You are taking the exception that there are some overlapping open reading frames on the anti-sense DNA strand in a number of genes
What is really amusing here is that you granted the existence of something way more unusual than the garden variety situation and you don't even know it.
This is what we usually see:
5'-->-a-b->--->--3'
3'-->----->2-1>--5'
You say that this is impossible, yet you're granting that this happens:
5'-->-a-b->--3'
3'-->2----1>-5'
Overlapping orfs take place pretty frequently on the same strand, less commonly on the complementary strand because if you've got to make the sequence on one strand make a decent product, it's harder to make the complement make a decent product too because there's not a lot of flexibility in the possible sequence. These complementary overlapping orfs are seen most commonly in viruses since they need to cram so much information into such a short sequence. However, lucky you, I found an example in humans that you might find interesting.
So now we see that genes do occur on both strands by your own forced admission. I see that Ichneumon posted and find myself going OUCH! because of the fact that you got owned by Wikipedia. That's got to smart.
Given your disgruntled acceptance that both strands have genes and both are thus coding, given the fact that chemically there is nothing to distinguish one strand from the other, and given the fact that DNA can squiggle about from being linear to be supercoiled (an apparent earlier objection of your seems to be that DNA isn't flexible enough to be twisted around and joined up as it is), you have no rational reason to say that such rearrangments are impossible.
But you are still trying to say that although genes are on both strands, still (for some reason you are incapable of explaining) we can't flip a sequence and paste it back in. Unfortunately for you reality stands to testify against you. Inversions are quite common in our genomes. For instance, in just a single woman all of these variants were found:
We graphically mapped all sites with two or more discordant fosmids in the context of repeat, gap and duplication properties of each human chromosome (Fig. 1b and Supplementary Figs. 2,3, 4,5,6, 7,8,9, 10,11,12, 13,14,15, 16,17,18, 19,20, 21, 22,23,24, 25 and Supplementary Table 1 online). After elimination of clonal propagation and other assembly artifacts (Supplementary Note online), we identified 297 sites of putative structural variation, corresponding to 139 insertions, 102 deletions and 56 inversion breakpoints (Fig. 2 and Table 1 and Supplementary Table 1 online). Seventy-five percent (228 of 297) of these sites of putative structural variation also showed spanning fosmids consistent with the human genome reference sequence, in addition to two or more discordant fosmid pairs. This indicates that the diploid individual from whom the fosmid library was constructed is probably heterozygous with respect to these structural variants, and they probably do not represent genome assembly errors. We estimate that most of these putative structural rearrangements ranged in size from 8 to 40 kb. Deletions and inversions as large as 329 kb and 1.9 Mb, respectively, were also predicted (Supplementary Note online).

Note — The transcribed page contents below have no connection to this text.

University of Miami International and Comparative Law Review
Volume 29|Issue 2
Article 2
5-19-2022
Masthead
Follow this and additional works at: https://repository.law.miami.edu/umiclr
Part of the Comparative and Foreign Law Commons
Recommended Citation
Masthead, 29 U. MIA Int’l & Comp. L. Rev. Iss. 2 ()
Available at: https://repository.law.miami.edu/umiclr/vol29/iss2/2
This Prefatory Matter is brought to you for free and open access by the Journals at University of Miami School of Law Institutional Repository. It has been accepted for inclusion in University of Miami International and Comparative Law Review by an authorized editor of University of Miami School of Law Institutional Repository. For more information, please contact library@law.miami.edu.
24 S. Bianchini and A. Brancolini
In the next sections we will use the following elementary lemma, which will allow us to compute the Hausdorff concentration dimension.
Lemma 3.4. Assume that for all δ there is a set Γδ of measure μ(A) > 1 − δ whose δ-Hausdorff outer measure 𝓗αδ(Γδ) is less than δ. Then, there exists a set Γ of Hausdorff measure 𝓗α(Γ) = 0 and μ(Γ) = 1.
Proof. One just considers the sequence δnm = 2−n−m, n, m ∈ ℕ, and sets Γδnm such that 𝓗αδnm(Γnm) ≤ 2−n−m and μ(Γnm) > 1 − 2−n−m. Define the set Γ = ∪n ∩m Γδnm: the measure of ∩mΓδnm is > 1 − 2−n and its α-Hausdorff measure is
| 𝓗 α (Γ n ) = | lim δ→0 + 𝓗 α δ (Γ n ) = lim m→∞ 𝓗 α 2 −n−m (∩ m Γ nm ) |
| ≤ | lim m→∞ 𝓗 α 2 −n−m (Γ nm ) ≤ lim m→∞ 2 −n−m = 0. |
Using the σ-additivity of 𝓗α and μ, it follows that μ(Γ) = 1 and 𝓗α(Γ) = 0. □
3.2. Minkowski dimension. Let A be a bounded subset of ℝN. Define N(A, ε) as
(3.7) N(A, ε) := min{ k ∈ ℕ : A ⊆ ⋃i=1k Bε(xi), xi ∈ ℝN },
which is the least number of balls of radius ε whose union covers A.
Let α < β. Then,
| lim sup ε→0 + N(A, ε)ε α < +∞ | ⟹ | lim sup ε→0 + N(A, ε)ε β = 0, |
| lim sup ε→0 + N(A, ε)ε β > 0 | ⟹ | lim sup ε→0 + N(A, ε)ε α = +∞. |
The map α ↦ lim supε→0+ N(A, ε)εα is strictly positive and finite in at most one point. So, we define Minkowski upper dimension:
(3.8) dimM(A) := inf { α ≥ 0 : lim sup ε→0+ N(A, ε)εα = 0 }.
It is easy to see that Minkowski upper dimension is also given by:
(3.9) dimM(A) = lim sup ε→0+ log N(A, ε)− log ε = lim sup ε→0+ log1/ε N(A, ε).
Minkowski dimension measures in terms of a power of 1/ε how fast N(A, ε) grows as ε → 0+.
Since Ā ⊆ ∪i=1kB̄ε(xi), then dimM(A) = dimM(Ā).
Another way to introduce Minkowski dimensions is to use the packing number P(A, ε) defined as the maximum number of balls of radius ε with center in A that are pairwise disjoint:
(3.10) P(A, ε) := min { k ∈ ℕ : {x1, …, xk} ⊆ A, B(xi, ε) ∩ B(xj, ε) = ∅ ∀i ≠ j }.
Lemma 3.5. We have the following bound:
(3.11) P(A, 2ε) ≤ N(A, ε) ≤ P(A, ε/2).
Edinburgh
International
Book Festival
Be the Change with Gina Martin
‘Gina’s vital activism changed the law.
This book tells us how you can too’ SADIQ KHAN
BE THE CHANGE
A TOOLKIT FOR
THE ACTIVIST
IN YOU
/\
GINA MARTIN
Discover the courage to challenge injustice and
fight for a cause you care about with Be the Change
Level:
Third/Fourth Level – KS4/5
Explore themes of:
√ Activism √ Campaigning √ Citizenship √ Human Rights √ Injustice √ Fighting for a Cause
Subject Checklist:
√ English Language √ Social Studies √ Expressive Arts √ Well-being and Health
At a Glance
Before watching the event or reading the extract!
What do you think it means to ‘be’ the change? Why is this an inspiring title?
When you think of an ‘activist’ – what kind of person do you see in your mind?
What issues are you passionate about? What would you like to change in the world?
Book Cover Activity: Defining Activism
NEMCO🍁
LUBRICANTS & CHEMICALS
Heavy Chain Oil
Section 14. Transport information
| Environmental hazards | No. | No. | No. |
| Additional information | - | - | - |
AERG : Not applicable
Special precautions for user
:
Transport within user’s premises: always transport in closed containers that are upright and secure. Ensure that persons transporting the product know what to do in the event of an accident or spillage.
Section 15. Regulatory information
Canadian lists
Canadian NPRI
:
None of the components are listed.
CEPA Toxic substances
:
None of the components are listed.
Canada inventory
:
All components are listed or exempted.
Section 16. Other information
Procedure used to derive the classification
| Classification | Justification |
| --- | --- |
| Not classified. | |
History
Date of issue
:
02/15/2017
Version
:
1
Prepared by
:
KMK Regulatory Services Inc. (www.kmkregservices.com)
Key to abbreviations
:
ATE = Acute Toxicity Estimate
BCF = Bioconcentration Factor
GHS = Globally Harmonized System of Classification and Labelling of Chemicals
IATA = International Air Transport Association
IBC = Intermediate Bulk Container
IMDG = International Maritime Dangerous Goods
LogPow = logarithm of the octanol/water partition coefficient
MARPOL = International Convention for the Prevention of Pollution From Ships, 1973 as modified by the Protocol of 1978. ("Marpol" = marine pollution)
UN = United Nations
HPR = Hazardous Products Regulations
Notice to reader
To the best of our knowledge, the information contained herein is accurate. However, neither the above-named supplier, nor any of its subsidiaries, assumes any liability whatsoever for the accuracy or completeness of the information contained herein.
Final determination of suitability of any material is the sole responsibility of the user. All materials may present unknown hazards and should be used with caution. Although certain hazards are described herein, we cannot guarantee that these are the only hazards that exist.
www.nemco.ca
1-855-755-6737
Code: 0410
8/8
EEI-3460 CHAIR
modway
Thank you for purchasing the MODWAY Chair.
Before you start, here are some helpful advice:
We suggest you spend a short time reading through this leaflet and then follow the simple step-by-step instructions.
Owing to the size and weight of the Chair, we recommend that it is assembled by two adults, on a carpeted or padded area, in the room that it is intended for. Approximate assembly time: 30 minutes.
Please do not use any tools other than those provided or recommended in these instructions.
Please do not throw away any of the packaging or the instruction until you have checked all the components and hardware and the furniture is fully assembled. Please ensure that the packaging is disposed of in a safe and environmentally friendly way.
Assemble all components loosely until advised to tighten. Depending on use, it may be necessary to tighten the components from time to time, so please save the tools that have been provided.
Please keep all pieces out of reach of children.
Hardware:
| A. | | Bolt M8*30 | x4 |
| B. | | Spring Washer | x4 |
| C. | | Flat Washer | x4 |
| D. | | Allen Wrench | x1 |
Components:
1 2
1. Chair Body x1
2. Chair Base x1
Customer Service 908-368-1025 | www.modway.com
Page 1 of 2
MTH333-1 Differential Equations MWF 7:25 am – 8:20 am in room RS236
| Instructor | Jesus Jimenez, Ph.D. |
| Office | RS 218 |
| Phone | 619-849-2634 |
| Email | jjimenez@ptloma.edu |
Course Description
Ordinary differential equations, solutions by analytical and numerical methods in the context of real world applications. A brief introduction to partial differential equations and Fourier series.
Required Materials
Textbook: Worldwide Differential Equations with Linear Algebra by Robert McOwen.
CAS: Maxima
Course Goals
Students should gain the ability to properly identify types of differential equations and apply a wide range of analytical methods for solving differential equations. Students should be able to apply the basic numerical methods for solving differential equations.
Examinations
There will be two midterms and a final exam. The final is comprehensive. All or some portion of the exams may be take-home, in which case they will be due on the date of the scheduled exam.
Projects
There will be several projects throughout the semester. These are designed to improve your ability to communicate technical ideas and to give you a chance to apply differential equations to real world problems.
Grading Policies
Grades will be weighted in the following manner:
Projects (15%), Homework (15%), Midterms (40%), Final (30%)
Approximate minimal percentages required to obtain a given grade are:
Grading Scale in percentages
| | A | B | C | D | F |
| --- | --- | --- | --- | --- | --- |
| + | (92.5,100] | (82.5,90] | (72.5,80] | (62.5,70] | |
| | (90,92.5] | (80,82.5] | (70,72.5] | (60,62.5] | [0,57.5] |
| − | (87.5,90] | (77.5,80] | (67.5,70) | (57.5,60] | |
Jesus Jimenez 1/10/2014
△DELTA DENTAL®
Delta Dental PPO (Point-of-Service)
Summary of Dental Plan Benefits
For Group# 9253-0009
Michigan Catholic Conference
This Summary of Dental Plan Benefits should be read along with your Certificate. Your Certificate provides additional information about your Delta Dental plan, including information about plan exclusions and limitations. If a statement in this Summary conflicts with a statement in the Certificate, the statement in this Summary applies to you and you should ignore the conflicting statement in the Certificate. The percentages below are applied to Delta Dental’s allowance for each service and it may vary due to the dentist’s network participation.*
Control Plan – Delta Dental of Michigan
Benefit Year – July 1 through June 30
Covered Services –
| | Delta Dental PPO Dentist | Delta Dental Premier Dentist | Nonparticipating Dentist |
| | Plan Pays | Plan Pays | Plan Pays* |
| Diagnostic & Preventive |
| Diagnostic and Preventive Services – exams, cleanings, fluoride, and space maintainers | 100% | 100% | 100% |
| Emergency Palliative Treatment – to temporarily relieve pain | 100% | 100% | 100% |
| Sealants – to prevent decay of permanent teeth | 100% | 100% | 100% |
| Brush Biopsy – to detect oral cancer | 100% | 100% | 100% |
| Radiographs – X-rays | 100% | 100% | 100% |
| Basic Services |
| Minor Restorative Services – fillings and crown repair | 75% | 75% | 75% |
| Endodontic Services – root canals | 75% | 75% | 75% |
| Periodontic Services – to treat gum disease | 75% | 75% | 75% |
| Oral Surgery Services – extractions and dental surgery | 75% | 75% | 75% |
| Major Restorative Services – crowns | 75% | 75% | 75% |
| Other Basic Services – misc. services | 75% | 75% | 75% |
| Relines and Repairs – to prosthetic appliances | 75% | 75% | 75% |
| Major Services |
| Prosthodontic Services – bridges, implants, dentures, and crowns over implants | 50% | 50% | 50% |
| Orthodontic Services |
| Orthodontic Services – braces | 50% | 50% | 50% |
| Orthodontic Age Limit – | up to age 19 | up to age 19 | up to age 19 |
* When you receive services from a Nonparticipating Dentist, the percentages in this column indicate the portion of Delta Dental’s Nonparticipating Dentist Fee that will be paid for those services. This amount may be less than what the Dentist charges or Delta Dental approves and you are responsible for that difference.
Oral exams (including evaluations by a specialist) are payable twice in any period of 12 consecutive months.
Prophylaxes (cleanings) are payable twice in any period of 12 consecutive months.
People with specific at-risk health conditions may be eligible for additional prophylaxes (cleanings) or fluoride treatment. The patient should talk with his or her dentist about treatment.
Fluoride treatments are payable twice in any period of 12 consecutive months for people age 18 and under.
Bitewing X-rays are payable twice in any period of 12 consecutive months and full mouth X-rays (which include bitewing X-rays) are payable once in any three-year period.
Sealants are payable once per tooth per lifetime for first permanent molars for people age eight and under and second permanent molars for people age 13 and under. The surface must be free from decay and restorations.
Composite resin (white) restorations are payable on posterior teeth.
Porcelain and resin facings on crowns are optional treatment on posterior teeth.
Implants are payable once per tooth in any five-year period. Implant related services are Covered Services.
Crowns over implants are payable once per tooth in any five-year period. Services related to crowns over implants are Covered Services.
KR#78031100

("Fine-scale structural variation of the human genome." Tuzun, E., et. al. Nature Genetics. 2005, 37, 727-732.)
This healthy woman has considerable segments of her genome reversed, yet she has no ill effects and all of her genes continue working correctly. The only case in which an inversion causes problems is when the inversion breakpoint hits the middle of an orf. If it is between genes, the ribosomes are perfectly happy to continue transcribing. After all, they can't tell one DNA strand from another anyway, so why would they care?
In one case a very long inversion is spreading through the population in northern Europe. Women with this inversion statistically have more children than the general population, indicating some reproductive benefit to the inversion. The human genome project has discovered multiple variants in our genomes in healthy individuals, with inversions, deletions, and multiple copies of genes being common.
Even worse, chromosomal rearrangements of this type and others commonly occur in mice. There are mice of the same species running around with as few as 22 chromosomes or as many as 40. Heck, I also ran across this page that lists a number of observed chromosomal remodelling events, including inversions.
It really would have been so easy for you if you had just checked on this when wyattearp called you on it initially instead of insulting him. Even if you had backed down when I posted explaining it wouldn't have been so bad. But you continued digging yourself in deeper and deeper. I'm pretty darn sure you haven't got a degree in biology, so why did you think you know better than those who do have such degrees? I would think that would give you pause. I also noticed that I've never seen this particular argument used before, which makes me think that either you probably made it up yourself or you stumbled across it in some source that even other YEC groups think is suspect. Did you think that you were the sole person in the world to realize this dilemma? If you find something to be a monstrous huge deal and obviously completely wrong yet nobody else agrees, odds are you're mistaken!
For a small fee I will share with you the secret of squaring the circle.
The goalpost is back at human chromosome 2, where it's always been.
The people moving the goalposts are the ones looking for 'flipped' chromosomes or evidence of coding structures on the anti-sense strand everywhere but at human chromosome 2 where it should be.
A key prediction of evolution has failed.